穆夫人走到窗前,素日开朗活泼的小丫头,现在总是郁郁寡欢,整个人瘦了一大圈,眼中不禁浮现出一丝心疼,伸手隔着被子轻拍穆英的背。
“乖乖,白天的事有没有吓到?”
空气中一阵沈默,过了许久被子里的人才有了动静,穆英伸手掀开被子,通红的眼眶看着母亲,哽咽的声音中带着自责:“阿娘,对不起,今天本来是大喜的日子,是我害的家里不宁,害的哥哥嫂子这么重要的日子都没办好。”
结婚人生中最大的日子,还出了这样的事,穆英心里愧疚,嫂子都把她当亲妹妹,什么事都包容心疼她,如此穆英心里更难受。
穆夫人眼里闪过心疼,伸手拍了拍女儿的手:“你的小脑袋瓜在瞎想什么,你哥哥和嫂子都担心你,但是怕你心情不好,怕你更难过,你玉容姐姐早就是穆家的孩子,婚礼出了这样的事,是穆家安排不周,日后风波过去,咱们一家自然要想办法弥补,哪里是你一个人的错。”
穆夫人的声音温和却带着坚韧,穆英听到眼睛酸酸的,无论前世今生,只有在家人面前,她永远都是受到保护的角色,不必经受风雨,有人挡在外面保护你。
穆英眼眸微垂,纤长的睫毛微微颤动,低头看着地面上的锦靴,鼓起勇气:“阿娘,我想跟唐澄和离。”

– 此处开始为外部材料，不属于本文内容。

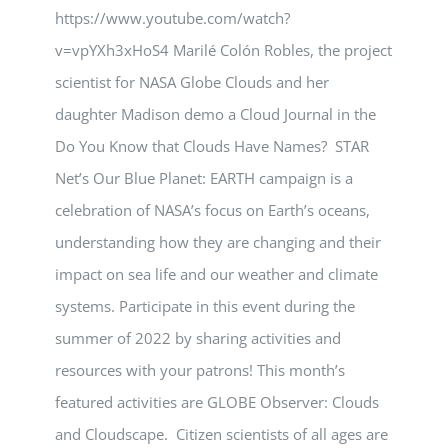
https://www.youtube.com/watch?
v=vpYXh3xHoS4 Marilé Colón Robles, the project
scientist for NASA Globe Clouds and her
daughter Madison demo a Cloud Journal in the
Do You Know that Clouds Have Names? STAR
Net’s Our Blue Planet: EARTH campaign is a
celebration of NASA’s focus on Earth’s oceans,
understanding how they are changing and their
impact on sea life and our weather and climate
systems. Participate in this event during the
summer of 2022 by sharing activities and
resources with your patrons! This month’s
featured activities are GLOBE Observer: Clouds
and Cloudscape. Citizen scientists of all ages are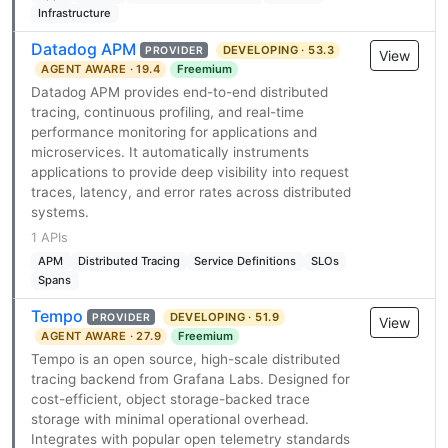
Infrastructure
Datadog APM
DEVELOPING · 53.3
PROVIDER
View
AGENT AWARE · 19.4
Freemium
Datadog APM provides end-to-end distributed
tracing, continuous profiling, and real-time
performance monitoring for applications and
microservices. It automatically instruments
applications to provide deep visibility into request
traces, latency, and error rates across distributed
systems.
1 APIs
APM
Distributed Tracing
Service Definitions
SLOs
Spans
Tempo
DEVELOPING · 51.9
PROVIDER
View
AGENT AWARE · 27.9
Freemium
Tempo is an open source, high-scale distributed
tracing backend from Grafana Labs. Designed for
cost-efficient, object storage-backed trace
storage with minimal operational overhead.
Integrates with popular open telemetry standards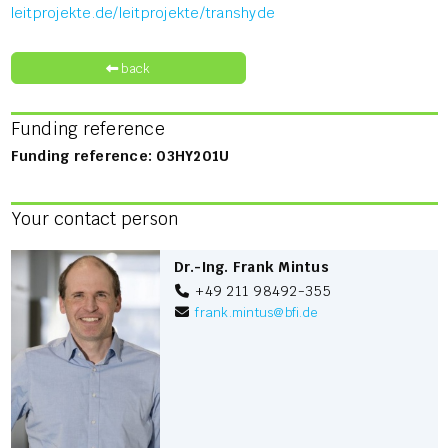
leitprojekte.de/leitprojekte/transhyde
back
Funding reference
Funding reference: 03HY201U
Your contact person
Dr.-Ing. Frank Mintus
+49 211 98492-355
frank.mintus
@
bfi.de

穆夫人伸手替女儿理好额前的碎发:“可是真的想好了?”
穆英明白,若真的走上这一步,便没有了回头的可能,深吸一口气:“是。”
穆夫人伸手一把将女儿搂在怀里,向来坚强干练的人声音也不由哽咽:“既然决定了,就做自己觉得舒服的,你嫁到端王府时候,阿娘也常常后悔,我身边那么乖巧懂事的小丫头,要到那地方受罪,心里难受的不得了……”
*
夜色渐渐昏沈,穆英失眠的时间越来越长,想到阿娘的话,尽管家人都在身边支撑自己,却心里难以释怀,就像当初宴席上的赐婚,皇权之下的自由,或许会连累许多人。
穆英一个人披着氅袍,在花园碰到父亲。
穆英闪过一阵错愕:“阿爹,你怎么也没睡……”
穆国公看着女儿,严肃威严的脸上变成柔和:“白日酒喝的多了些,有些睡不着。”
穆英抿唇,知道父亲在撒谎,出了案子之后他就跟着去了官府,等天色很晚才回府,哪里是睡不着。
穆公爷伸手朝穆英拍了拍身侧的木椅。
“英英过来坐。”
穆英点头,迈步坐到一边,晚风徐徐,带着安抚人心中烦闷的效果。
穆国公看着穆英,眼中满是感慨,原来在身边的小姑娘,现在已经变成亭亭玉立的大姑娘:“英英啊,你之前跟端王爷之间发生了些什么?”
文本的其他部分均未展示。